Police officers have increased their presence in the neighborhood in hopes of deterring criminals, he said.
“It just made folks mad,” Shae Hinson, of Wesley Circle, said of the break-ins.
Hinson, who supports hiring an officer, said the entire situation has united many of the vocal young professionals who live in the area as they look for ways to curb crime.
Although the crimes aren’t violent, Lee said neighbors are concerned the break-ins and burglaries could escalate to more serious offenses.
“We want our neighborhood to be safe,” he said.
As of Friday, Lee had collected a little more than $300 from neighbors and hopes to raise enough money to have one officer patrol the neighborhood 20 hours a week for a 90-day trial period.
Long-term, if half of the 450 single family homes in the neighborhood contributed $90, there would be enough money to pay for the patrol for seven months, Lee said.
He said he submitted an application with the police requesting an off-duty officer Jan. 14, but he hasn’t received notice that the application has been approved.
The hourly rate for an off-duty officer is determined by the officer, said Doss, who put the going rate at about $25.
Officers have the same authority and powers while working off-duty as they do on-duty, Doss said.
Having an off-duty officer working in the Ingleside area won’t affect everyday police efforts, he said.
“It’d be another set of official eyes and ears over there,” Doss said.
Bill Harris, of Vista Circle, said he’s willing to pay to make his neighborhood safer, whether the money goes toward hiring more officers or hiring an off-duty officer to patrol his neighborhood.
“I would as long as it accomplishes the same thing,” he said.

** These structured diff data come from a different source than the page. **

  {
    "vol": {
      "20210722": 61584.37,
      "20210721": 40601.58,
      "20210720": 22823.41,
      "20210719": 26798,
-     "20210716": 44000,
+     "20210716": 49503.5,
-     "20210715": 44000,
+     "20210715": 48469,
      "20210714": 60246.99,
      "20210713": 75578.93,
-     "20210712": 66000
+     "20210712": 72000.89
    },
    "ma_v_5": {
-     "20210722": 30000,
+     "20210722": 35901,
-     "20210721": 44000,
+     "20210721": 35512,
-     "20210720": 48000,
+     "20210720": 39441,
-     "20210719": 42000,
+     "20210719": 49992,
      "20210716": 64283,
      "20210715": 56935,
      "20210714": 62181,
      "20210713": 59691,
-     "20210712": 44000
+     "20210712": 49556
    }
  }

While Harris thinks hiring an off-duty officer is a great concept if the program is “well-run and affordable,” he said on-duty officers are doing a good job.

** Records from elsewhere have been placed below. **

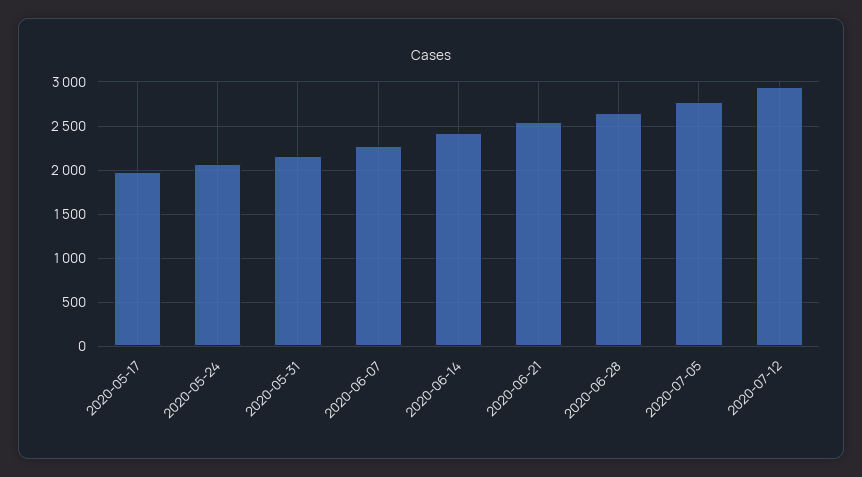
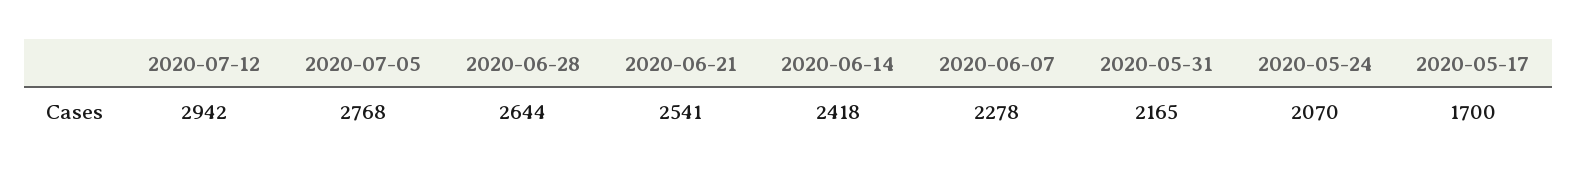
  {
-   "2020-05-17": 2000,
+   "2020-05-17": 1700,
    "2020-05-24": 2070,
    "2020-05-31": 2165,
    "2020-06-07": 2278,
    "2020-06-14": 2418,
    "2020-06-21": 2541,
    "2020-06-28": 2644,
    "2020-07-05": 2768,
    "2020-07-12": 2942
  }

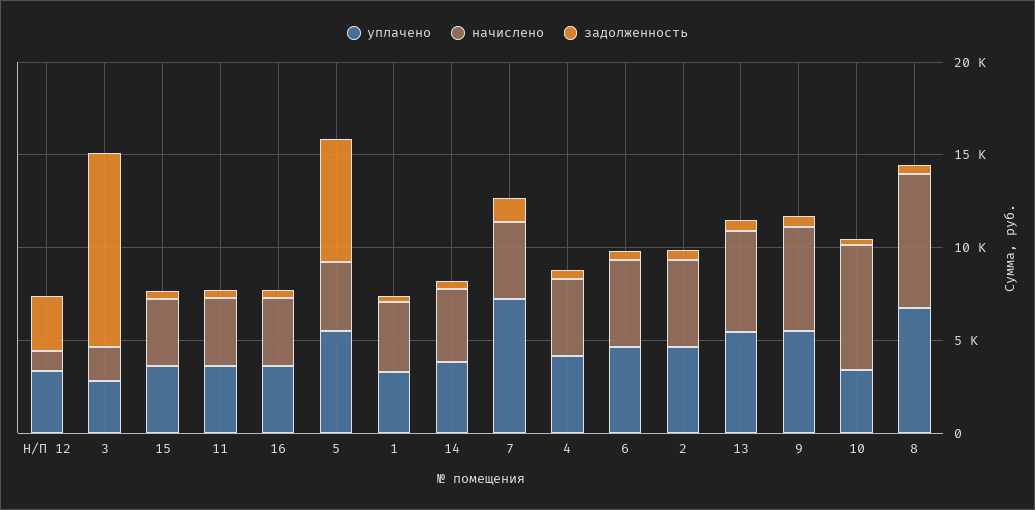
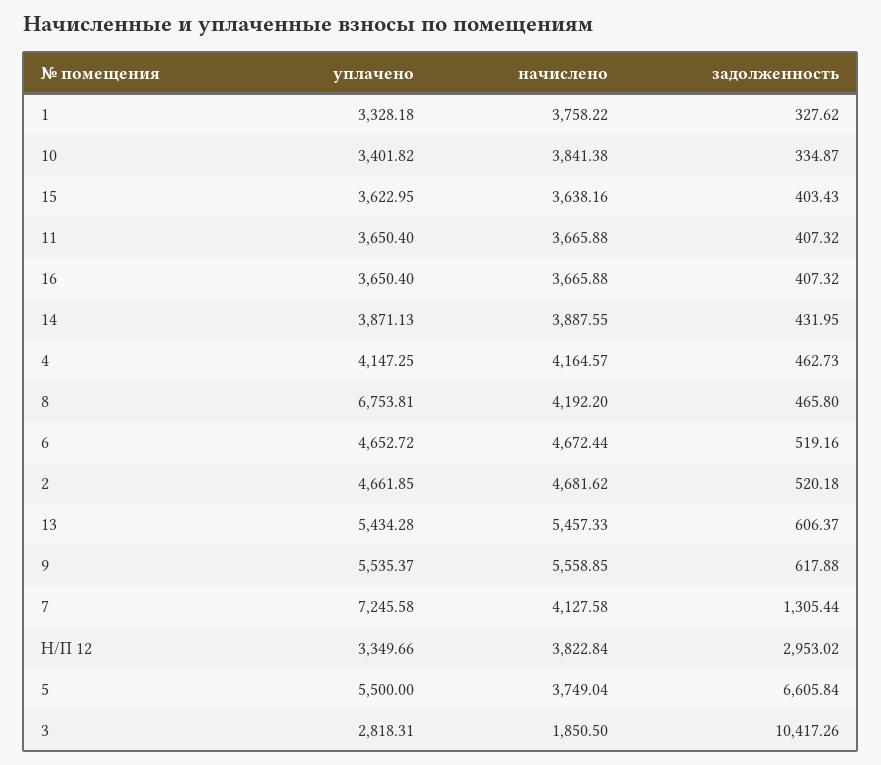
  {
    "уплачено": {
      "Н/П 12": 3349.66,
      "3": 2818.31,
      "15": 3622.95,
      "11": 3650.4,
      "16": 3650.4,
      "5": 5500,
      "1": 3328.18,
      "14": 3871.13,
      "7": 7245.58,
      "4": 4147.25,
      "6": 4652.72,
      "2": 4661.85,
      "13": 5434.28,
      "9": 5535.37,
      "10": 3401.82,
      "8": 6753.81
    },
    "начислено": {
-     "Н/П 12": 1000,
+     "Н/П 12": 3822.84,
      "3": 1850.5,
      "15": 3638.16,
      "11": 3665.88,
      "16": 3665.88,
      "5": 3749.04,
      "1": 3758.22,
      "14": 3887.55,
      "7": 4127.58,
      "4": 4164.57,
      "6": 4672.44,
      "2": 4681.62,
      "13": 5457.33,
      "9": 5558.85,
-     "10": 7000,
+     "10": 3841.38,
-     "8": 7000
+     "8": 4192.2
    },
    "задолженность": {
      "Н/П 12": 2953.02,
      "3": 10417.26,
      "15": 403.43,
      "11": 407.32,
      "16": 407.32,
      "5": 6605.84,
      "1": 327.62,
      "14": 431.95,
      "7": 1305.44,
      "4": 462.73,
      "6": 519.16,
      "2": 520.18,
      "13": 606.37,
      "9": 617.88,
      "10": 334.87,
      "8": 465.8
    }
  }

“I think they’re underpaid and understaffed,” he said, adding that he doesn’t blame the mayor, City Council or police department.
“It’s a financial circumstance,” Harris said.
The exact perimeter of the patrol area still is being discussed, but a draft includes a strip of the corridor along Ridge Avenue between Forest Hill Road and Pierce Avenue, Lee said.
“It’s still really new,” he said.
Although all residents may not support hiring an officer, people who don’t pay will still be able to benefit from their neighbors paying, Lee said.
“There’s no getting around it,” he said.
Membership stickers or signs may be issued to neighbors who pay to hire the officer, helping the officer know where to concentrate crime prevention efforts, Lee said.
Peggy Denby, president of the Midtown Ponce Security Alliance in Atlanta, said her neighborhood started hiring off-duty officers in 2003 when the area had problems with prostitution, drug deals, car break-ins and other crimes.
With a yearly budget of $90,000 a year, the neighborhood pays three to four officers. The number of officers and how many hours they work depend on the amount of dues paid by neighbors, she said.
Denby said the security alliance has 200 single-family members and receives money from business sponsors. Dues for individual homes are $275 per year.
The program has been successful in not only deterring crime but also in officers stopping crimes in progress. An officer arrested someone breaking into a car Wednesday, she said.
“We’ll never eliminate all the crime, but we’ve gotten control over it,” Denby said.